## Page text

3

I've got a Keycloak standalone HA cluster running on a docker host. The cluster uses JDBC Ping to a PostgreSQL database for discovery (as this will eventually be running on ECS so no multicast).

The cluster discovery works well and each node will add themselves to the database on startup. However, they aren't removing themselves when stopped with "docker stop". This is fine as long as there is at least one other node up, as they will automatically detect the downed node and rebalance, but if the last one goes down, the final row will remain. Then when a new node goes up it will attempt to connect to the stale node and fail.

The JGroups TCP stack looks as follows

<stack name="tcp">
<transport type="TCP" socket-binding="jgroups-tcp">
    <property name="external_addr">
        ${env.EXTERNAL_ADDR}
    </property>
</transport>
<protocol type="org.jgroups.protocols.JDBC_PING">
    <property name="connection_driver">
        org.postgresql.Driver
    </property>
    <property name="connection_url">
        jdbc:postgresql://${env.DB_ADDR:postgres}:${env.DB_PORT:5432}/${env.DB_DATABASE:keycloak}
    </property>
    <property name="connection_username">
        ${env.DB_USER:keycloak}
    </property>
    <property name="connection_password">
        ${env.DB_PASSWORD:password}
    </property>
    <property name="initialize_sql">
        CREATE TABLE IF NOT EXISTS JGROUPSPING ( own_addr varchar(200) NOT NULL, cluster_name varchar(200) NOT NULL, ping_data bytea DEFAULT NULL, added timestamp DEFAULT NOW(), PRIMARY KEY (own_addr, cluster_name))

## Supplied material
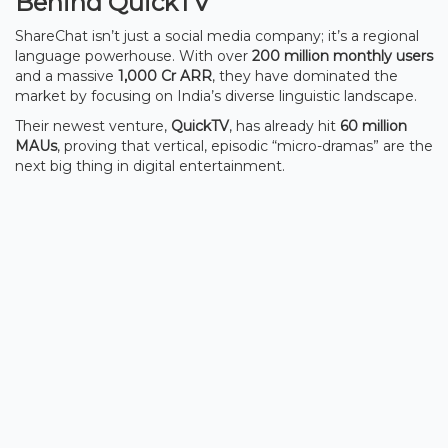
Behind QuickTV
ShareChat isn’t just a social media company; it’s a regional
language powerhouse. With over
200 million monthly users
and a massive
1,000 Cr ARR
, they have dominated the
market by focusing on India’s diverse linguistic landscape.
Their newest venture,
QuickTV
, has already hit
60 million
MAUs
, proving that vertical, episodic “micro-dramas” are the
next big thing in digital entertainment.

## What you will do
[A] Turn the lines read from the record about ShareChat's QuickTV into a numbered list, leaving out any blank lines and the picture.
[B] Pick up the Keycloak cluster question where it stops and keep writing it.

## Solved tasks
[A]
1. Behind QuickTV
2. ShareChat isn’t just a social media company; it’s a regional
3. language powerhouse. With over
4. 200 million monthly users
5. and a massive
6. 1,000 Cr ARR
7. , they have dominated the
8. market by focusing on India’s diverse linguistic landscape.
9. Their newest venture,
10. QuickTV
11. , has already hit
12. 60 million
13. MAUs
14. , proving that vertical, episodic “micro-dramas” are the
15. next big thing in digital entertainment.

[B]
    </property>
</protocol>
<protocol type="MERGE3"/>
<protocol type="FD_SOCK"/>
<protocol type="FD_ALL"/>
<protocol type="VERIFY_SUSPECT"/>
<protocol type="pbcast.NAKACK2"/>
<protocol type="UNICAST3"/>
<protocol type="pbcast.STABLE"/>
<protocol type="pbcast.GMS"/>
<protocol type="MFC"/>
<protocol type="FRAG2"/>
</stack>

Dockerfile is

FROM jboss/keycloak:latest

# elevate to install iproute
USER root
RUN yum install -y iproute

USER jboss

ADD cli/* /opt/jboss/keycloak/cli/
RUN cd /opt/jboss/keycloak \
  && bin/jboss-cli.sh --file=cli/setup.cli \
  && rm -rf /opt/jboss/keycloak/standalone/configuration/standalone_xml_history

RUN sed -i -e "/.*<\/dependencies>$/i \ \ \ \ \ \ \ \ <module 
name=\"org.postgresql.jdbc\"\/>"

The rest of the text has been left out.